An LLC is, in short, a limited liability company. This offers legal protections to the personal assets of company owners in the event of a lawsuit. Debts owed by the business are limited to assets of the business, and not the owners.
Additionally, LLCs benefit from“pass-through taxes.” This means that the owners don’t have to file corporate taxes, and instead report on their individual tax returns.
This really is an individual decision, but if you are running a small business, an LLC might be worth looking into. You benefit from limited liability, which protects your personal assets. Not to mention the tax benefits, preventing double taxation.
Another advantage may be just seeming more official. Saying that you’re an LLC could make you seem like a serious company.
Creating an LLC is pretty easy, and very beneficial for relatively low effort. So if you feel like your business is ready for the next step, check out how to form an LLC below.
The rules differ depending on which state you choose to form your LLC in. Check with your Secretary of State to find the specific instructions for your area.
Choose a Name Unfortunately, you cannot choose any name you want. There are some rules for your LLC name, like not using the words“corporation” and not having the same name as another LLC in your state.
Choose a Registered Agent This is the person that receives all official documents on behalf of the LLC. If you are the sole owner, then it’s an easy choice! Generally, the person just needs to be 18 and have an in-state address.

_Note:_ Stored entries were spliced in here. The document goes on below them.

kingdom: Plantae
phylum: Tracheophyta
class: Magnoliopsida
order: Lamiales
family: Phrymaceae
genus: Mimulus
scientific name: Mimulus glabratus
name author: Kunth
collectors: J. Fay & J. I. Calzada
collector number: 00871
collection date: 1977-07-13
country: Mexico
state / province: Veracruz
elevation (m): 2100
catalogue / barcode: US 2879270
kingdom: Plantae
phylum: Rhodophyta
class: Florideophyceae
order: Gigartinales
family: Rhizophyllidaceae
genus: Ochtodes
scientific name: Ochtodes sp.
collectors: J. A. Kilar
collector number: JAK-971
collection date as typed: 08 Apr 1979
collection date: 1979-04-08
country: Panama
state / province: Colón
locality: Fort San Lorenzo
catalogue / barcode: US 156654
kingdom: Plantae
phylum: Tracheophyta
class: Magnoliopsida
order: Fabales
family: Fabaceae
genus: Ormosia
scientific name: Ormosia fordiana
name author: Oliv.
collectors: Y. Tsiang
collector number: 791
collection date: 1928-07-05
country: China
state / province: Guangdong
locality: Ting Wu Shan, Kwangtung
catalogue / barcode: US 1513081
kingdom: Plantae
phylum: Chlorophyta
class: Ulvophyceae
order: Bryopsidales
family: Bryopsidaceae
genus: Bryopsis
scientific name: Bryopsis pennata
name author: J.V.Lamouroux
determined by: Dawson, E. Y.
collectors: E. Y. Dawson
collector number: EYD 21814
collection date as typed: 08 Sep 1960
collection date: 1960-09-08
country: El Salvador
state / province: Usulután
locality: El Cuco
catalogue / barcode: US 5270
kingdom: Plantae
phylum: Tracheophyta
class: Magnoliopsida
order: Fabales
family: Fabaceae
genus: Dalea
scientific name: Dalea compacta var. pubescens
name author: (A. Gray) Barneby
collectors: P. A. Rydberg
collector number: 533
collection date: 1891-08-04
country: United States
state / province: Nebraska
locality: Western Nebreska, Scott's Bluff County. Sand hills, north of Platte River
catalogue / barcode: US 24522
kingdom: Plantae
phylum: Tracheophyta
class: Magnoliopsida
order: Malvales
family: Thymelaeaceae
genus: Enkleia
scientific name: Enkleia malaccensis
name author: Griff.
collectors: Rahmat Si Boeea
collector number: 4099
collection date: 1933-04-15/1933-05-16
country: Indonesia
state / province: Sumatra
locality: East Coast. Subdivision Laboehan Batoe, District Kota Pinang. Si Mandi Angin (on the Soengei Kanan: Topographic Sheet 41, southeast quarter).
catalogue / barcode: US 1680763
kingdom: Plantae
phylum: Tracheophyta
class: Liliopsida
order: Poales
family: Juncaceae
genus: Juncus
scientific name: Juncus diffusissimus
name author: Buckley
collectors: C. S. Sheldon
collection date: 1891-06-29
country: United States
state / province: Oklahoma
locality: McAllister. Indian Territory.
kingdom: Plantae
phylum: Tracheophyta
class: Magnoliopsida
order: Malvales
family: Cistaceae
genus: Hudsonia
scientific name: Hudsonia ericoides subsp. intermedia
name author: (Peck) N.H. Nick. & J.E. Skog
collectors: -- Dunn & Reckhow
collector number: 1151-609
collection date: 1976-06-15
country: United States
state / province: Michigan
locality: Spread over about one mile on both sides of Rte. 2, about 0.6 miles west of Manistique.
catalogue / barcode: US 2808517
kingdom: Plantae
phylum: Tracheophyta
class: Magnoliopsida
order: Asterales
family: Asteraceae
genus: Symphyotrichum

Prepare an LLC Operating Agreement This is not required by the state and is not really necessary if you are the sole owner. But, if there is more than one owner, it’s good to have a written agreement from the start. This will provide guidance on adding more owners or what the procedure is if an owner leaves.
Prepare and File Articles of Organization This document is sent to your Secretary of State along with a filing fee. The fee is different depending on your state and can range from $40 to $900.
Banking, Licensing, Other Business Once you are official, you can obtain a federal tax ID number and set up a bank account. There may be additional requirements depending on your state, such as licensing and permits.
There is your CliffsNotes introduction to LLCs. Now that you know what an LLC is, you can evaluate your business needs and decide if forming one is right for you.